*Item da tarefa a*: Indique se cada afirmação concorda com o texto sobre o Kosovo, respondendo sim ou não e citando as palavras decisivas do texto: (i) a mina de carvão atacada em Belacevac fica perto de Pristina; (ii) o coronel Fehir pediu 30 minutos para a retirada; (iii) Javier Solana fez o seu apelo em Bruxelas.

*Texto do documento*:
---*---

As armas da NATO calaram-se e os russos foram os primeiros a chegar a Pristina, mas o fim da guerra não é ainda sinónimo de paz. Enquanto as forças internacionais, maioritariamente da NATO, tomam lugar no Kosovo, e a ONU procura ressuscitar das cinzas tomando conta do processo de administração civil do território, da sombra saem os homens das fardas negras dispostos a tomar o lugar a que se julgam com direito. Sem olhar a meios e com o beneplácito dos aliados.

A implementação do acordo de paz para o Kosovo prevê, entre outras coisas, o desarmamento do UCK e de outros grupos armados de albanokosovares, bem como a segurança de toda a população, independentemente da sua etnia, mas a primeira semana sem bombardeamentos já demonstrou como se está longe de tal realidade.
Avançando na esteira da NATO, que não tomou nenhuma medida para os desarmar, os homens do UCK estão a tomar posições no terreno e não hesitam em recorrer à força. No sábado atacaram uma mina de carvão em Belacevac, perto de Pristina, apenas uma hora depois da retirada das forças sérvias. Segundo notícias veiculadas pela Lusa, centena e meia de operários foram forçados a fugir do local. No mesmo dia, mais de 2.500 sérvios e montenegrinos, civis, a maior parte provinente da zona de Pec (oeste), bem como um conjunto siginificativo de muçulmanos não-albaneses, começaram a abandonar as suas casas.
Milhares de outros jugoslavos que se encontravam na região optaram igualmente por acompanhar a retirada das suas força de segurança, procurando refúgio no Norte da Sérvia.
Entretanto, no domingo, um polícia e dois soldados sérvios foram mortos por disparos de albano-kosovares num subúrbio de Pristina, capital do Kosovo. Segundo um centro de informações sérvio, o ataque foi levado a cabo por «um grupo de 150 pessoas, envergando uniformes do exército jugoslavo e bóinas do UCK». A polícia sérvia confirmou as mortes, acrescentando que os seus agentes não puderam entrar em Vranjevac para remover os cadáveres das vítimas. Os jornalistas também não estão autorizados a entrar na zona.
Dois jornalistas alemães foram também mortos no Kosovo, em condições ainda não esclarecidas.


Insegurança

O secretário-geral da NATO, Javier Solana, garantiu entretanto que a KFOR (força internacional para a região) assegura a segurança de todos. «Quero fazer um apelo a todos os cidadãos para que não se vão embora, para que fiquem, porque vão estar protegidos pela KFOR, pelos soldados da NATO e de outros países que participam nela», disse Solana em Bruxelas, mas os problemas que surgem um pouco por todo o lado não contribuem para a confiança das populações.
A par do avanço do UCK, também a actuação de algumas forças da KFOR faz recear o pior. Foi o que aconteceu em Morina, com as tropas alemãs a ordenarem a retirada da polícia de fronteira sérvia, segundo o relato da Lusa:
«Quanto tempo precisam para sair?», perguntou o general alemão Helmut Harff.
«Seis horas», respondeu calmamente o coronel Fehir.
«Têm 30 minutos».
«Mas somos 70 e não temos camiões».

---*---

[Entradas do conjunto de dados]

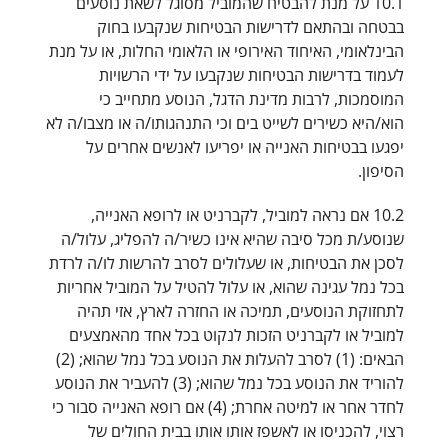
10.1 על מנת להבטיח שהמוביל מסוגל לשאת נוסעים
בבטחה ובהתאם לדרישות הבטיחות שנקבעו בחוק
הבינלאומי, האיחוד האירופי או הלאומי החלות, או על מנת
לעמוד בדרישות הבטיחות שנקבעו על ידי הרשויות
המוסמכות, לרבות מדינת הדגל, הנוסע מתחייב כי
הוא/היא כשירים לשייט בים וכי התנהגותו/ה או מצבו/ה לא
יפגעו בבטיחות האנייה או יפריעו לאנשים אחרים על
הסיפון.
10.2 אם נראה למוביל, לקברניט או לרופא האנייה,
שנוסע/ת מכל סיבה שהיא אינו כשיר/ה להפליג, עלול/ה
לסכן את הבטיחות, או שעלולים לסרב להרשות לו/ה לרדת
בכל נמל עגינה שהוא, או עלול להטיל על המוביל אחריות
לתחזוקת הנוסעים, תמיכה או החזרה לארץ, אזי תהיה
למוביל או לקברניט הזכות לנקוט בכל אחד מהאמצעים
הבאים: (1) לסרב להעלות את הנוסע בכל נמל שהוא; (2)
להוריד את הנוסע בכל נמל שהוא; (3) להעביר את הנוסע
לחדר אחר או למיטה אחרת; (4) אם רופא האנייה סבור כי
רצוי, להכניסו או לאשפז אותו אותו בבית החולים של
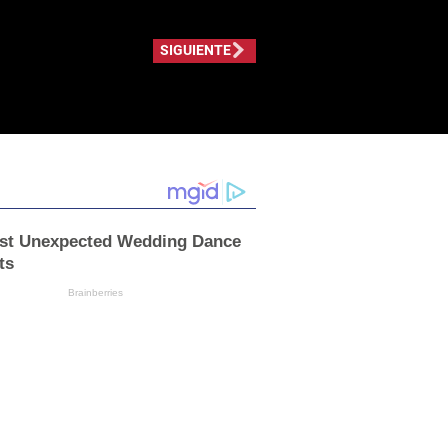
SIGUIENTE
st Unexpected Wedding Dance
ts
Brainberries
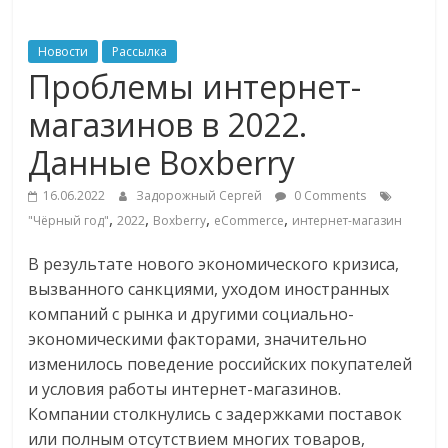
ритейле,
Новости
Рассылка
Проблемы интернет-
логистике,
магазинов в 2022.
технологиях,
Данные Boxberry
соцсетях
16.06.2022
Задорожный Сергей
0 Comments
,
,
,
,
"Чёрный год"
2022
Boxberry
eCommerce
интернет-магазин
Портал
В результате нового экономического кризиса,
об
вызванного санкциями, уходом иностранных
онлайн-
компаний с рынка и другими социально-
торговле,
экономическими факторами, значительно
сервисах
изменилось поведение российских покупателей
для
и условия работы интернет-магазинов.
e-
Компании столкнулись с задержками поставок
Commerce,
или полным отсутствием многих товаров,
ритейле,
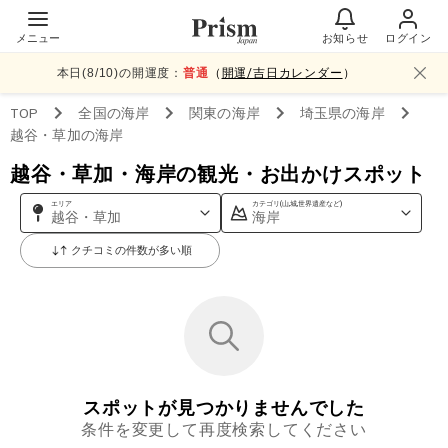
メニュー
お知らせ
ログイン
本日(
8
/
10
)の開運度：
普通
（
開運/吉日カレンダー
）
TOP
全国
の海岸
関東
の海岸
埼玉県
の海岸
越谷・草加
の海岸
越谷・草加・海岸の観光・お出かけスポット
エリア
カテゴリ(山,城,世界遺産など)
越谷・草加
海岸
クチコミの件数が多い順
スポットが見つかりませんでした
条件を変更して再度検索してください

---*---

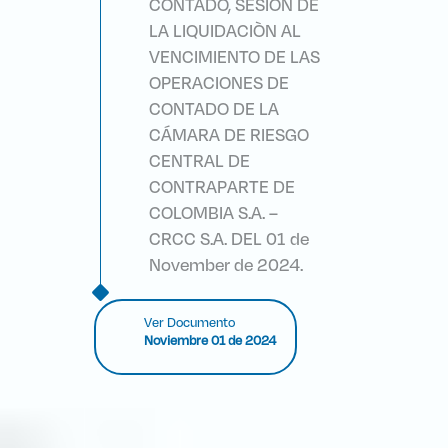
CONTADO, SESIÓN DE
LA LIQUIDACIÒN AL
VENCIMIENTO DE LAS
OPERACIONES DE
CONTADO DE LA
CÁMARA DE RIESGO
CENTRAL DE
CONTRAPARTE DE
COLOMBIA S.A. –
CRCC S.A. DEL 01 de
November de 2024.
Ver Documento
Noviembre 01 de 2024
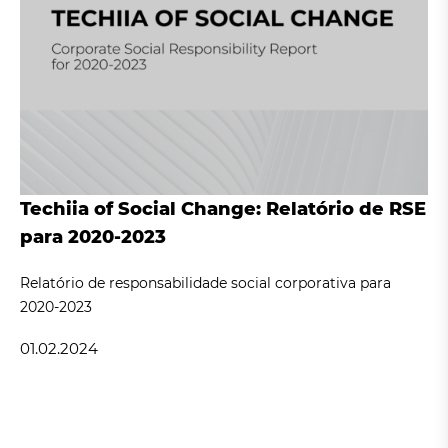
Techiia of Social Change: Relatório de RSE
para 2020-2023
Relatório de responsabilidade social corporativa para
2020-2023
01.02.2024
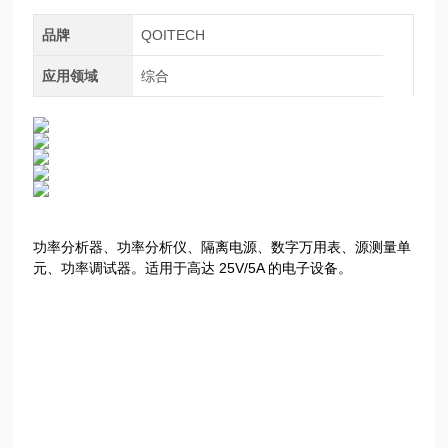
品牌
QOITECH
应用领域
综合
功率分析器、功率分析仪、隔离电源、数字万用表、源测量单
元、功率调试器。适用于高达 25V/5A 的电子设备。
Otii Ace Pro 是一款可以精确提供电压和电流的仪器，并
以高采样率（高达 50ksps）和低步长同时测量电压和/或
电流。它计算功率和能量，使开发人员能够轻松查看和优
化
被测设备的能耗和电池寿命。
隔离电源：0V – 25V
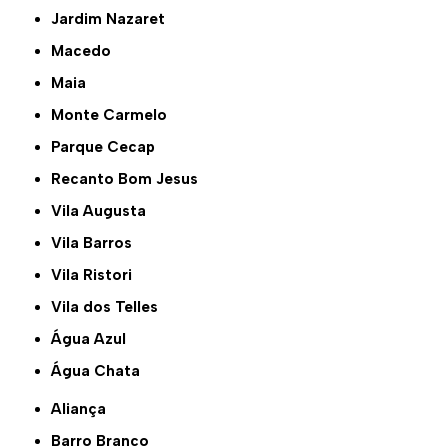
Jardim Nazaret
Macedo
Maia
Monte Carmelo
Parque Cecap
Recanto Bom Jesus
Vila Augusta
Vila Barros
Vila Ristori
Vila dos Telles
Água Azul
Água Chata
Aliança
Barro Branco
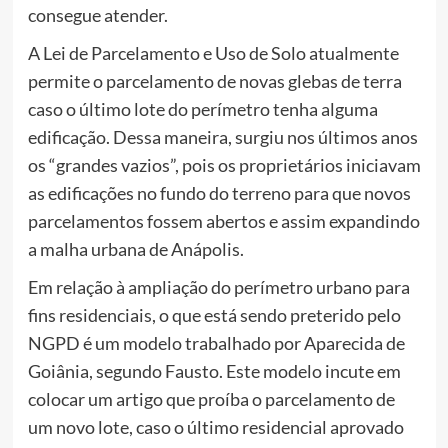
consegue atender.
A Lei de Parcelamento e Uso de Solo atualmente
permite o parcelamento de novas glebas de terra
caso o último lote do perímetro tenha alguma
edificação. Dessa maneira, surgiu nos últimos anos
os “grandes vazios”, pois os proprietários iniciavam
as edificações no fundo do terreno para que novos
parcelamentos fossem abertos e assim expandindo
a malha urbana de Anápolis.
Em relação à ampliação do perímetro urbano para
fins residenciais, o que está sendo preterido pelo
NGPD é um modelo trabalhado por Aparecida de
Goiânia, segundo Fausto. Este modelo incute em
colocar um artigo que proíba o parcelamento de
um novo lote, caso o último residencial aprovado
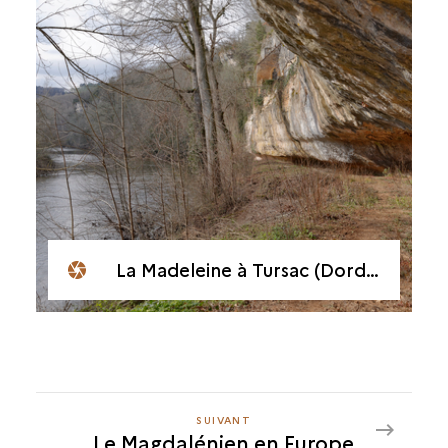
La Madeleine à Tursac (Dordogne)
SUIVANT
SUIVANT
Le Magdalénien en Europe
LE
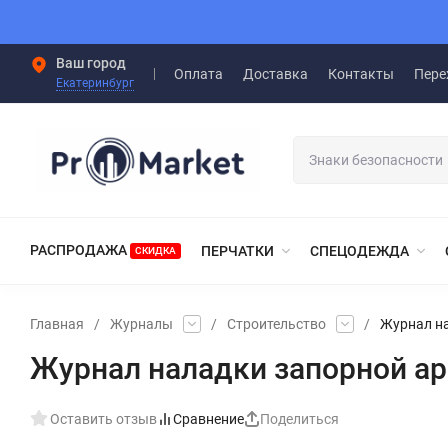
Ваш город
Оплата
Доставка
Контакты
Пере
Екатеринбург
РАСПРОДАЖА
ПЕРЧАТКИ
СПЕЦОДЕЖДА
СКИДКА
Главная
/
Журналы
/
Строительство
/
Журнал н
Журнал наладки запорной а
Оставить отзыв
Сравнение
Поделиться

---*---

*Item da tarefa b*: Transcreva as linhas da listagem, desde a que contém "Techiia of Social Change: Relatório de RSE" até à que contém "Barro Branco", ambas incluídas, sem as imagens.

*Resposta do exercício a*:
(i) Sim: "No sábado atacaram uma mina de carvão em Belacevac, perto de Pristina"
(ii) Não: "«Seis horas», respondeu calmamente o coronel Fehir."
(iii) Sim: "disse Solana em Bruxelas"

*Resposta do exercício b*:
Techiia of Social Change: Relatório de RSE
para 2020-2023
Relatório de responsabilidade social corporativa para
2020-2023
01.02.2024
品牌
QOITECH
应用领域
综合
功率分析器、功率分析仪、隔离电源、数字万用表、源测量单
元、功率调试器。适用于高达 25V/5A 的电子设备。
Otii Ace Pro 是一款可以精确提供电压和电流的仪器，并
以高采样率（高达 50ksps）和低步长同时测量电压和/或
电流。它计算功率和能量，使开发人员能够轻松查看和优
化
被测设备的能耗和电池寿命。
隔离电源：0V – 25V
Jardim Nazaret
Macedo
Maia
Monte Carmelo
Parque Cecap
Recanto Bom Jesus
Vila Augusta
Vila Barros
Vila Ristori
Vila dos Telles
Água Azul
Água Chata
Aliança
Barro Branco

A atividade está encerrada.